GIVEN RECORDS:

----------

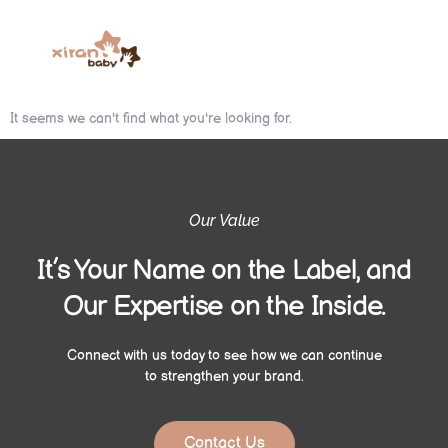
It seems we can't find what you're looking for.
Our Value
It’s Your Name on the Label, and
Our Expertise on the Inside.
Connect with us today to see how we can continue
to strengthen your brand.
Contact Us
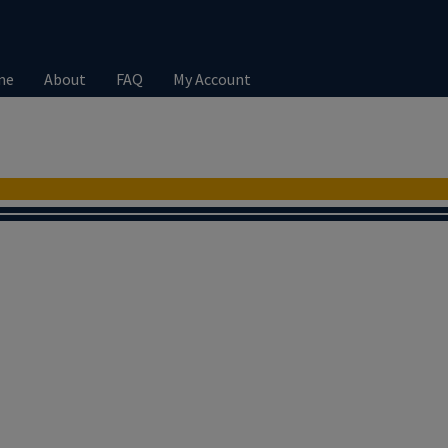
me
About
FAQ
My Account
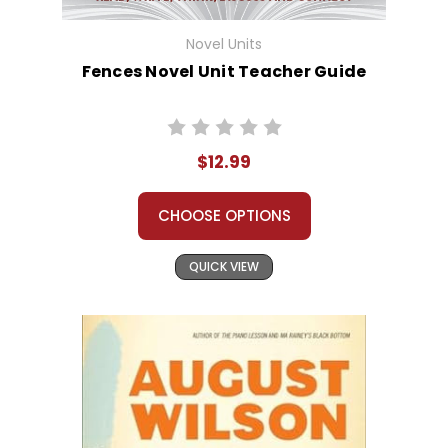
Novel Units
Fences Novel Unit Teacher Guide
$12.99
CHOOSE OPTIONS
QUICK VIEW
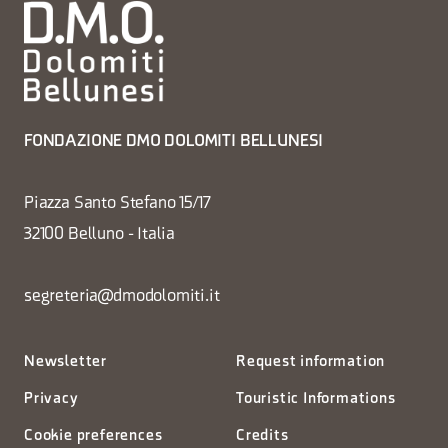
FONDAZIONE DMO DOLOMITI BELLUNESI
Piazza Santo Stefano 15/17
32100 Belluno - Italia
segreteria@dmodolomiti.it
Newsletter
Request information
Privacy
Touristic Informations
Cookie preferences
Credits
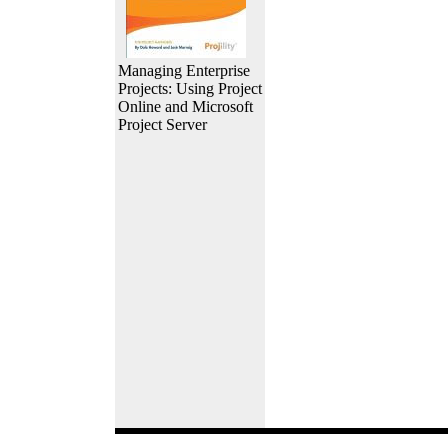
Managing Enterprise
Projects: Using Project
Online and Microsoft
Project Server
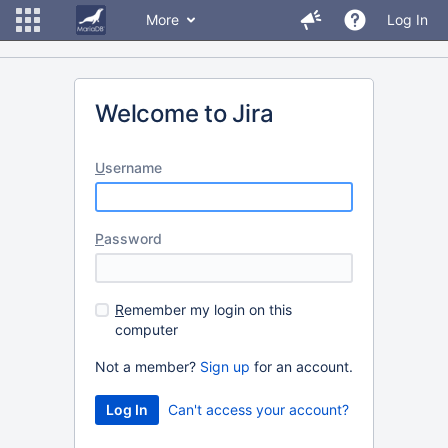
More
Log In
Welcome to Jira
U
sername
P
assword
R
emember my login on this
computer
Not a member?
Sign up
for an account.
Can't access your account?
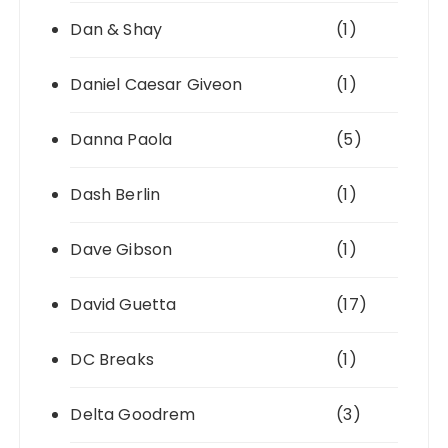
Dan & Shay
(1)
Daniel Caesar Giveon
(1)
Danna Paola
(5)
Dash Berlin
(1)
Dave Gibson
(1)
David Guetta
(17)
DC Breaks
(1)
Delta Goodrem
(3)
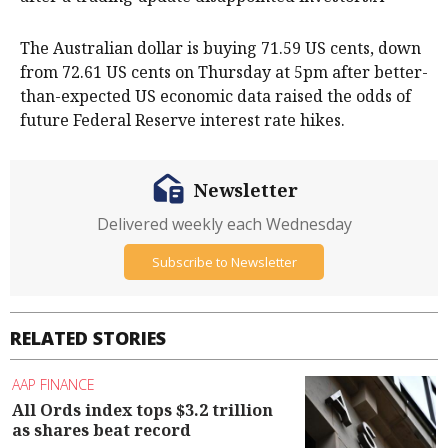
The Australian dollar is buying 71.59 US cents, down
from 72.61 US cents on Thursday at 5pm after better-
than-expected US economic data raised the odds of
future Federal Reserve interest rate hikes.
Newsletter
Delivered weekly each Wednesday
Subscribe to Newsletter
RELATED STORIES
AAP FINANCE
All Ords index tops $3.2 trillion
as shares beat record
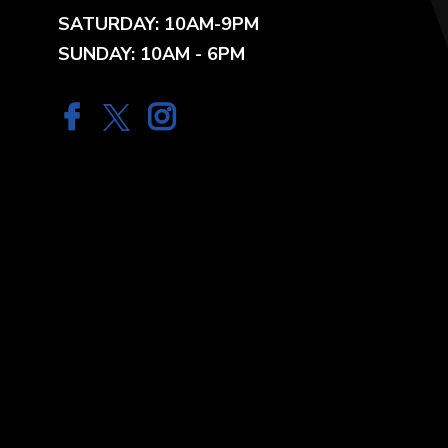
SATURDAY: 10AM-9PM
SUNDAY: 10AM - 6PM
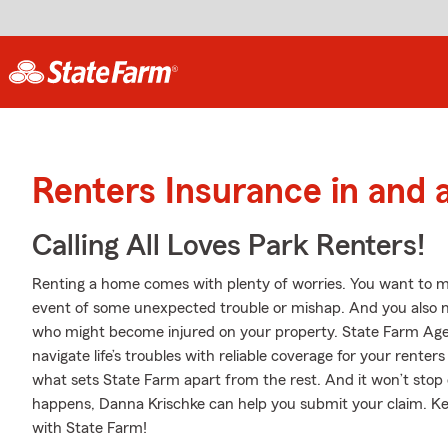
Renters Insurance in and 
Calling All Loves Park Renters!
Renting a home comes with plenty of worries. You want to m
event of some unexpected trouble or mishap. And you also need
who might become injured on your property. State Farm Agen
navigate life’s troubles with reliable coverage for your rente
what sets State Farm apart from the rest. And it won’t stop 
happens, Danna Krischke can help you submit your claim. Ke
with State Farm!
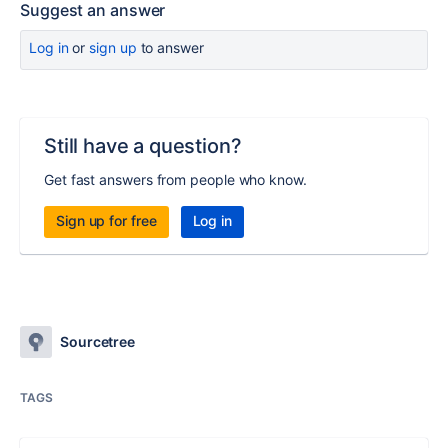
Suggest an answer
Log in
or
sign up
to answer
Still have a question?
Get fast answers from people who know.
Sign up for free
Log in
Sourcetree
TAGS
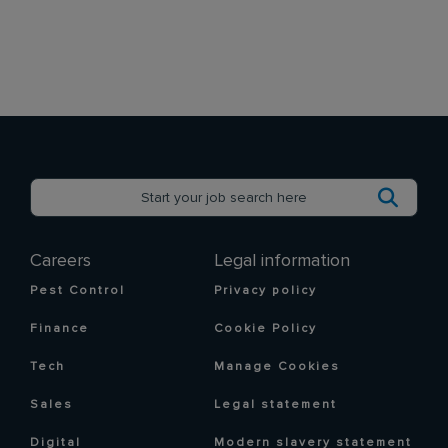
Careers
Legal information
Pest Control
Privacy policy
Finance
Cookie Policy
Tech
Manage Cookies
Sales
Legal statement
Digital
Modern slavery statement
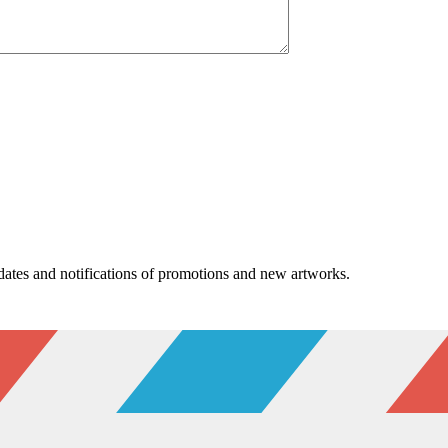
pdates and notifications of promotions and new artworks.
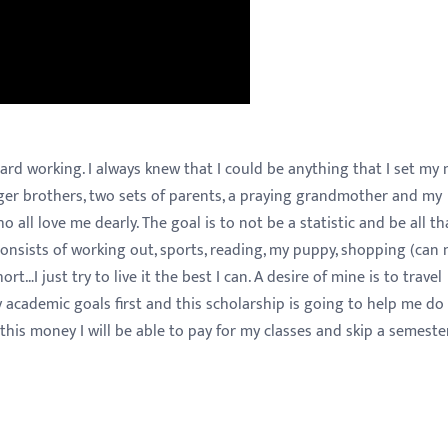
hard working. I always knew that I could be anything that I set my
unger brothers, two sets of parents, a praying grandmother and my
o all love me dearly. The goal is to not be a statistic and be all tha
 consists of working out, sports, reading, my puppy, shopping (can 
rt…I just try to live it the best I can. A desire of mine is to travel
 academic goals first and this scholarship is going to help me do 
his money I will be able to pay for my classes and skip a semeste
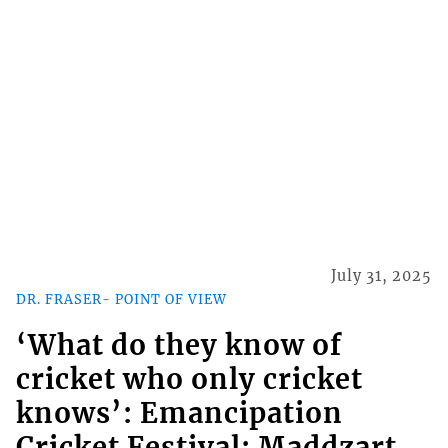
July 31, 2025
DR. FRASER- POINT OF VIEW
‘What do they know of
cricket who only cricket
knows’: Emancipation
Cricket Festival; Maddzart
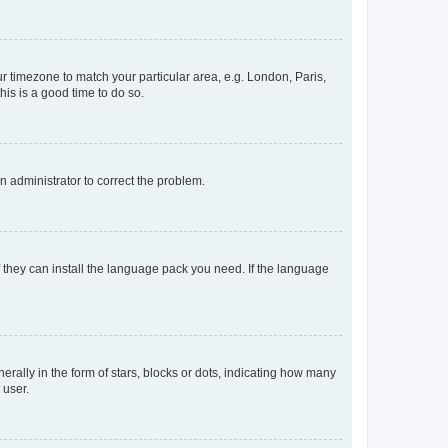
our timezone to match your particular area, e.g. London, Paris,
his is a good time to do so.
an administrator to correct the problem.
f they can install the language pack you need. If the language
lly in the form of stars, blocks or dots, indicating how many
 user.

----------

WORK ORDER: Could you reproduce the whole listing above word for word, leaving out the pictures?

TASK RESPONSE:
It seems we can't find what you're looking for.
Our Value
It’s Your Name on the Label, and
Our Expertise on the Inside.
Connect with us today to see how we can continue
to strengthen your brand.
Contact Us
me
About
FAQ
My Account
Novel Units
Fences Novel Unit Teacher Guide
$12.99
CHOOSE OPTIONS
QUICK VIEW
FONDAZIONE DMO DOLOMITI BELLUNESI
Piazza Santo Stefano 15/17
32100 Belluno - Italia
segreteria@dmodolomiti.it
Newsletter
Request information
Privacy
Touristic Informations
Cookie preferences
Credits
Managing Enterprise
Projects: Using Project
Online and Microsoft
Project Server
More
Log In
Welcome to Jira
U
sername
P
assword
R
emember my login on this
computer
Not a member?
Sign up
for an account.
Can't access your account?
Dan & Shay
(1)
Daniel Caesar Giveon
(1)
Danna Paola
(5)
Dash Berlin
(1)
Dave Gibson
(1)
David Guetta
(17)
DC Breaks
(1)
Delta Goodrem
(3)
The Australian dollar is buying 71.59 US cents, down
from 72.61 US cents on Thursday at 5pm after better-
than-expected US economic data raised the odds of
future Federal Reserve interest rate hikes.
Newsletter
Delivered weekly each Wednesday
Subscribe to Newsletter
RELATED STORIES
AAP FINANCE
All Ords index tops $3.2 trillion
as shares beat record
SATURDAY: 10AM-9PM
SUNDAY: 10AM - 6PM
Renters Insurance in and 
Calling All Loves Park Renters!
Renting a home comes with plenty of worries. You want to m
event of some unexpected trouble or mishap. And you also need
who might become injured on your property. State Farm Agen
navigate life’s troubles with reliable coverage for your rente
what sets State Farm apart from the rest. And it won’t stop 
happens, Danna Krischke can help you submit your claim. Ke
with State Farm!
Suggest an answer
Log in
or
sign up
to answer
Still have a question?
Get fast answers from people who know.
Sign up for free
Log in
Sourcetree
TAGS
Careers
Legal information
Pest Control
Privacy policy
Finance
Cookie Policy
Tech
Manage Cookies
Sales
Legal statement
Digital
Modern slavery statement
pdates and notifications of promotions and new artworks.
hard working. I always knew that I could be anything that I set my
unger brothers, two sets of parents, a praying grandmother and my
o all love me dearly. The goal is to not be a statistic and be all tha
 consists of working out, sports, reading, my puppy, shopping (can 
rt…I just try to live it the best I can. A desire of mine is to travel
 academic goals first and this scholarship is going to help me do 
his money I will be able to pay for my classes and skip a semeste
July 31, 2025
DR. FRASER- POINT OF VIEW
‘What do they know of
cricket who only cricket
knows’: Emancipation
Cricket Festival; Maddzart
our timezone to match your particular area, e.g. London, Paris,
his is a good time to do so.
an administrator to correct the problem.
f they can install the language pack you need. If the language
lly in the form of stars, blocks or dots, indicating how many
 user.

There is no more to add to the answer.